Installation¶
Prequisites¶
- Python >= 3.10 (3.12, recommended)
- PyTorch >= 2.7.1 (2.11.0, recommended)
- CUDA >= 12.6 (>= 13.0, recommended) for Nvidia GPU
- Diffusers >= 0.36.0 (>= 0.37.0, recommended)
- TorchAo >= 0.15.0 (>= 0.17.0, recommended)
Installation with Nvidia GPU¶
Firstly, install the required dependencies, including PyTorch, Diffusers, and TorchAo. We recommend installing the latest versions for better compatibility and performance.
pip install -U uv # use uv for faster installation
uv pip install torch==2.11.0 torchvision torchaudio triton \
transformers diffusers accelerate torchao opencv-python-headless \
einops imageio-ffmpeg ftfy numpy
Then, you can install Cache-DiT from PyPI:
uv pip install -U cache-dit # PyPI, stable release.

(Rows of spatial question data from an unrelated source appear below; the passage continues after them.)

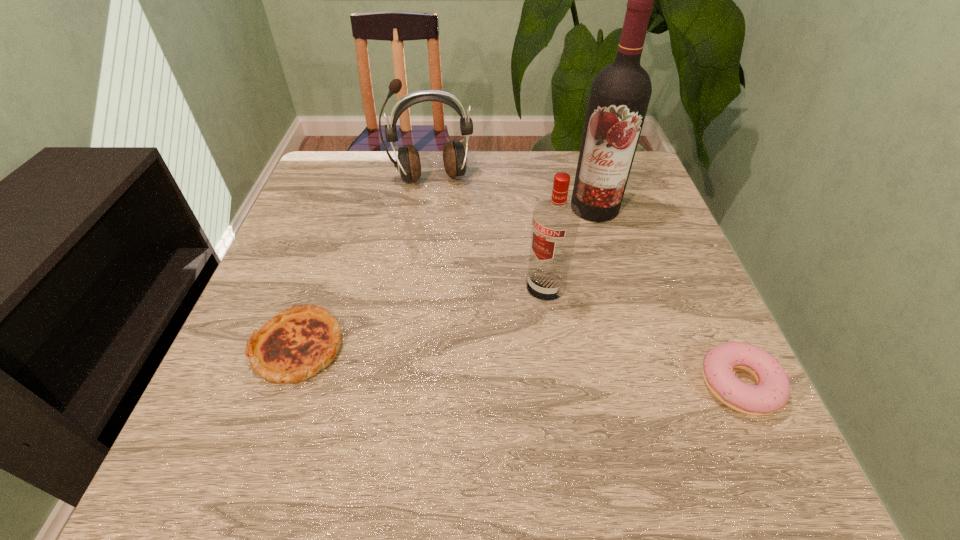
The height and width of the screenshot is (540, 960). Find the location of `free space located on the front label of the vodka`. free space located on the front label of the vodka is located at coordinates (429, 397).

Locate an element on the screen. This screenshot has height=540, width=960. earphone present at the far edge is located at coordinates (407, 162).

Locate an element on the screen. wine bottle situated at the far edge is located at coordinates (619, 97).

This screenshot has width=960, height=540. Identify the location of quiche positioned at the near edge. (294, 345).

This screenshot has height=540, width=960. Identify the location of doughnut that is at the near edge. (771, 393).

Identify the location of object that is at the left edge. The height and width of the screenshot is (540, 960). tap(294, 345).

What are the coordinates of `doughnut that is at the right edge` in the screenshot? It's located at (771, 393).

Find the location of a particular element. The width and height of the screenshot is (960, 540). wine bottle located at the right edge is located at coordinates (619, 97).

The width and height of the screenshot is (960, 540). In order to click on object that is positioned at the near left corner in this screenshot , I will do `click(294, 345)`.

Where is `object present at the far right corner`? The image size is (960, 540). object present at the far right corner is located at coordinates (619, 97).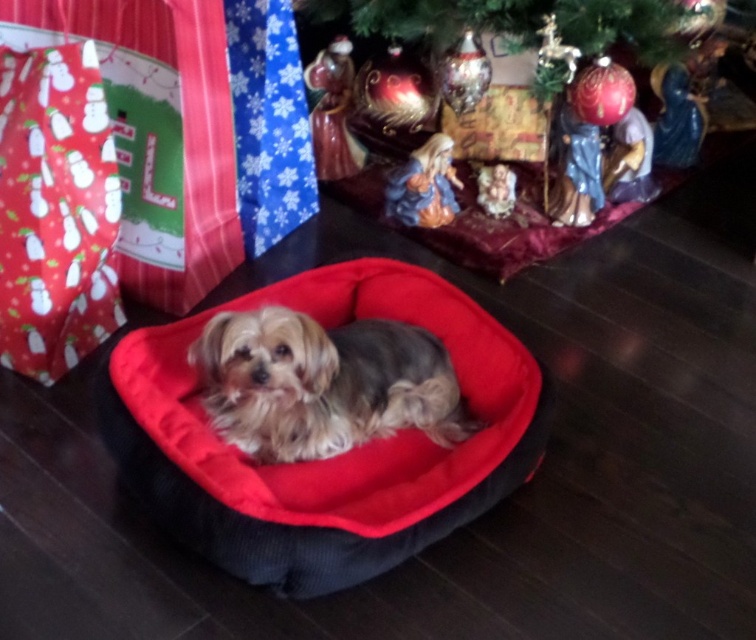
You are a guest at a party and want to take a photo of the soft fur dog at center and the shiny green christmas tree at upper center. Which object should you focus on first if you want to capture both in the same frame?

The soft fur dog at center is located below the shiny green christmas tree at upper center, so you should focus on the shiny green christmas tree at upper center first to ensure both are in the frame.

You are standing in the room and see two points marked in the image. Which point is closer to you, point [256,362] or point [420,36]?

Point [256,362] is closer to the viewer than point [420,36].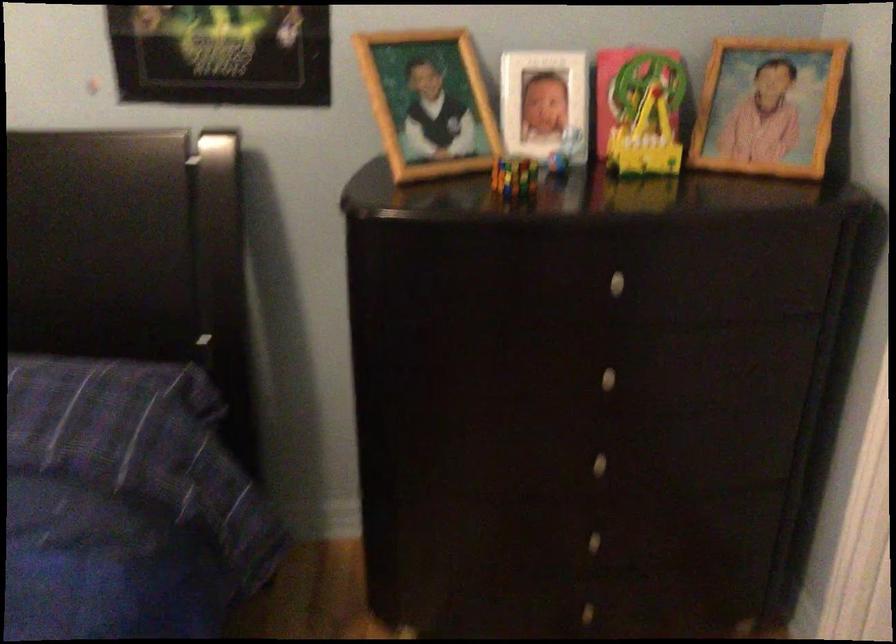
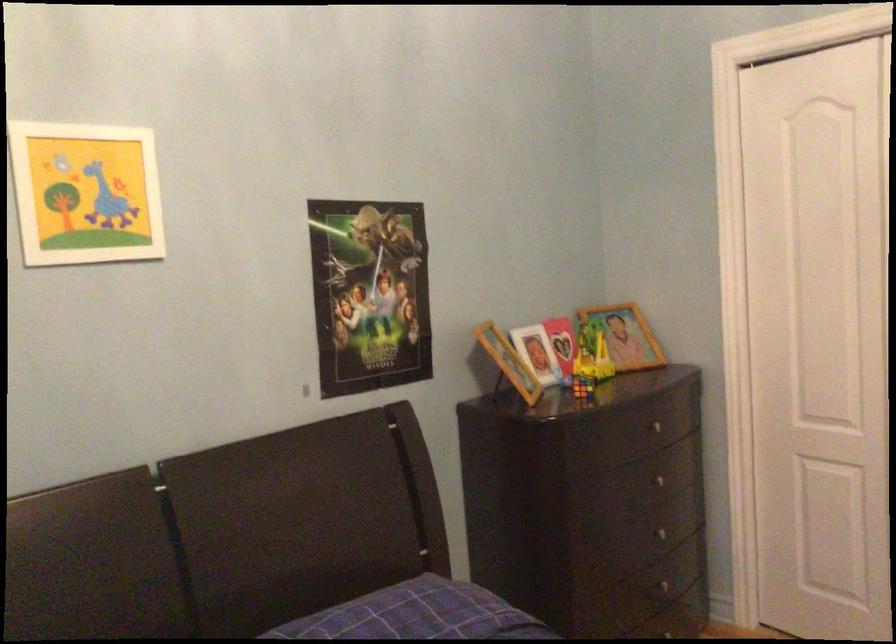
The point at (x=512, y=175) is marked in the first image. Where is the corresponding point in the second image?

(582, 386)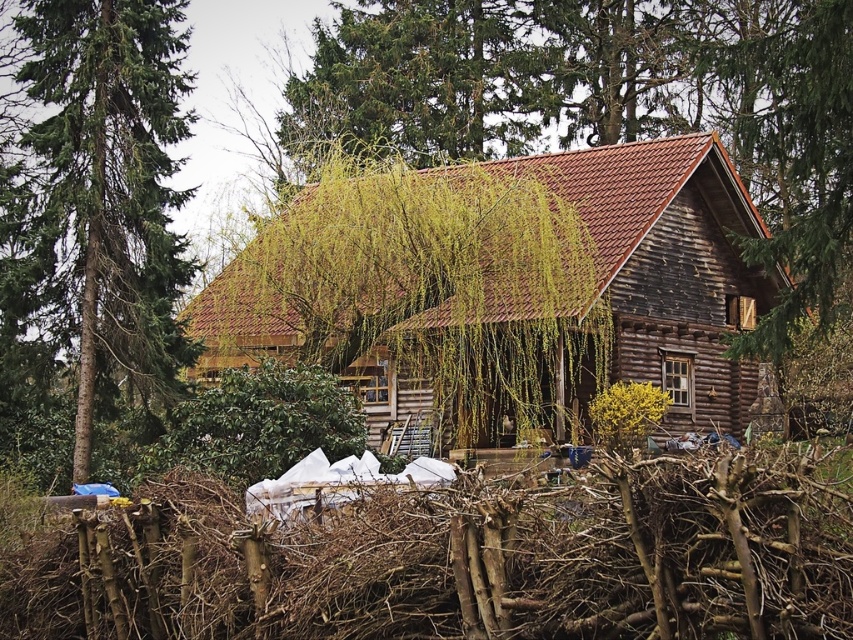
You are standing at the point with coordinates point (57, 138) and want to move towards the cabin. Is the point point (758, 524) blocking your path?

Point (758, 524) is in front of point (57, 138), so yes, the point point (758, 524) is blocking your path.

You are standing in front of the rustic wooden cabin and notice two points marked on the image. The first point is at coordinate point[802,506] and the second is at point[386,401]. Which of these two points is closer to you?

Point[802,506] is closer to the viewer than point[386,401].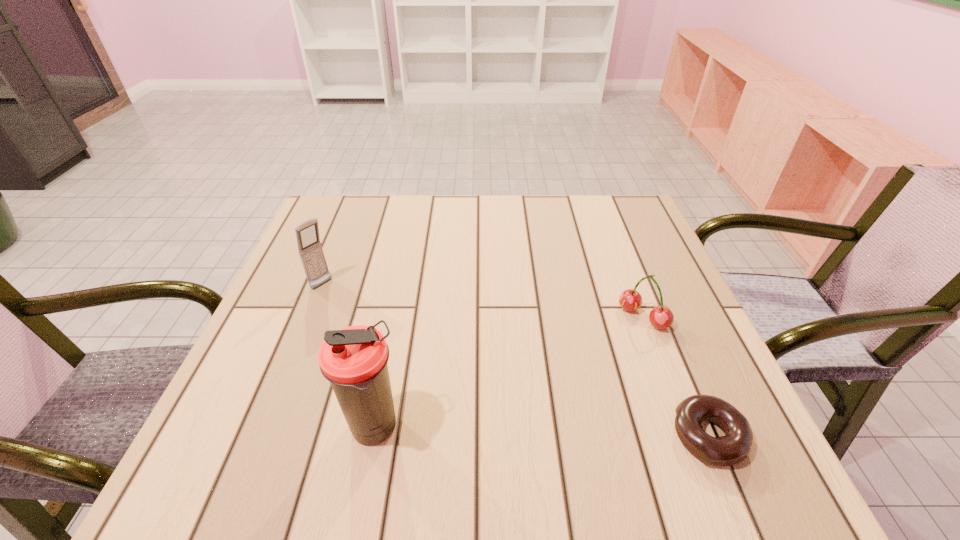
I want to click on free space located on the front-facing side of the cellular telephone, so click(x=390, y=335).

Find the location of a particular element. vacant region located 0.180m on the front-facing side of the cellular telephone is located at coordinates [380, 328].

The image size is (960, 540). What are the coordinates of `free space located 0.280m with stems pointing upwards on the second farthest object` in the screenshot? It's located at (539, 411).

Find the location of a particular element. Image resolution: width=960 pixels, height=540 pixels. free space located 0.330m with stems pointing upwards on the second farthest object is located at coordinates (518, 430).

Find the location of a particular element. This screenshot has height=540, width=960. vacant space located with stems pointing upwards on the second farthest object is located at coordinates (608, 349).

At what (x,y) coordinates should I click in order to perform the action: click on thermos bottle that is positioned at the near edge. Please return your answer as a coordinate pair (x, y). This screenshot has height=540, width=960. Looking at the image, I should click on click(354, 359).

This screenshot has width=960, height=540. In order to click on doughnut that is positioned at the near edge in this screenshot , I will do `click(735, 446)`.

The image size is (960, 540). Find the location of `object that is at the left edge`. object that is at the left edge is located at coordinates (311, 253).

Locate an element on the screen. The image size is (960, 540). doughnut that is at the right edge is located at coordinates click(x=735, y=446).

Find the location of a particular element. The height and width of the screenshot is (540, 960). cherry positioned at the right edge is located at coordinates (661, 317).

uv pip install git+https://github.com/vipshop/cache-dit.git # latest
Or, install Cache-DiT with SVDQuant support (Experimental):
# Required: CUDA 13.0+, PyTorch 2.11+, Ubuntu 22.04+ (GLIBC 2.32+).
uv pip install -U cache-dit-cu13 # PyPI, stable release with SVDQ.

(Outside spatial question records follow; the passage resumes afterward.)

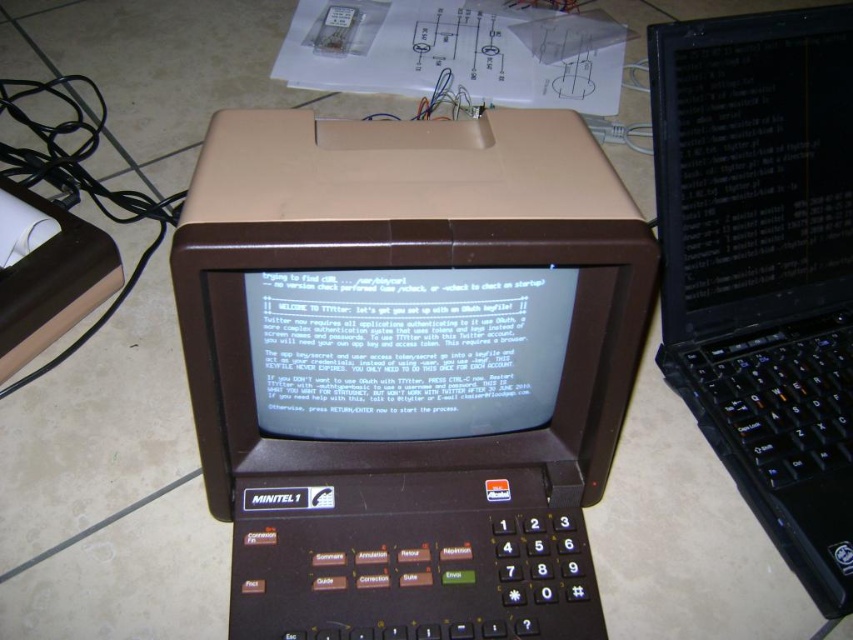
Question: Considering the relative positions of brown plastic minitel 1 at center and black glossy laptop at upper right in the image provided, where is brown plastic minitel 1 at center located with respect to black glossy laptop at upper right?

Choices:
 (A) left
 (B) right

Answer: (A)

Question: Which point appears closest to the camera in this image?

Choices:
 (A) (294, 154)
 (B) (665, 148)

Answer: (A)

Question: Which point is farther to the camera?

Choices:
 (A) black glossy laptop at upper right
 (B) brown plastic minitel 1 at center

Answer: (A)

Question: Is brown plastic minitel 1 at center bigger than black glossy laptop at upper right?

Choices:
 (A) no
 (B) yes

Answer: (A)

Question: Which point is closer to the camera?

Choices:
 (A) (775, 221)
 (B) (445, 419)

Answer: (B)

Question: Does brown plastic minitel 1 at center have a lesser width compared to black glossy laptop at upper right?

Choices:
 (A) no
 (B) yes

Answer: (A)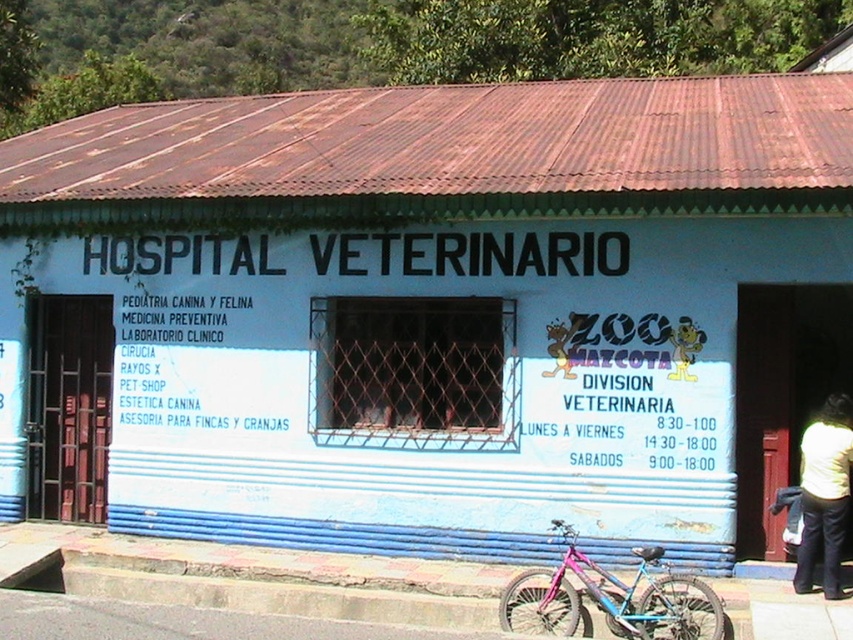
You are a delivery person standing at the entrance of Hospital Veterinario. You need to park your pink metallic bicycle at lower center in a spot that is exactly 10 meters away from the clinic entrance. Is the bicycle currently positioned at the correct distance?

The pink metallic bicycle at lower center is 8.80 meters away from viewer, so it is not positioned at the correct distance of 10 meters from the clinic entrance.

You are standing in front of the veterinary clinic and want to park your pink metallic bicycle at lower center. The clinic has a designated parking spot at coordinates 0.934, 0.716. Can you determine if your bicycle will fit in the parking spot?

The pink metallic bicycle at lower center is located exactly at the designated parking spot coordinates (610, 596), so it will fit perfectly.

# Optional: just build Cache-DiT with SVDQuant support from source.
git clone https://github.com/vipshop/cache-dit.git && cd cache-dit
git submodule update --init --recursive --force # init submodules
CACHE_DIT_BUILD_SVDQUANT=1 MAX_JOBS=32 uv pip install -e ".[quantization]"
Installation with Ascend NPU¶
Please refer to Ascend NPU Support documentation for more details.
Installation with AMD GPU¶
Please refer to AMD GPU Support documentation for more details.